BEGIN GIVEN RECORDS

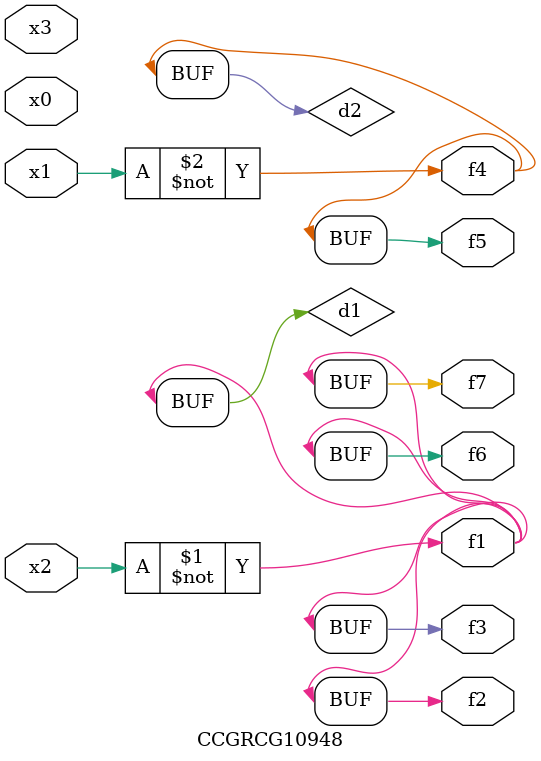
<source format=v>
module CCGRCG10948(
	input x0, x1, x2, x3,
	output f1, f2, f3, f4, f5, f6, f7
);

	wire d1, d2;

	xnor (d1, x2);
	not (d2, x1);
	assign f1 = d1;
	assign f2 = d1;
	assign f3 = d1;
	assign f4 = d2;
	assign f5 = d2;
	assign f6 = d1;
	assign f7 = d1;
endmodule

</source>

END GIVEN RECORDS

**TASK STATEMENT:** Count the lines above in which the word "assign" appears, then state only that count.

**YOUR RESPONSE:** 7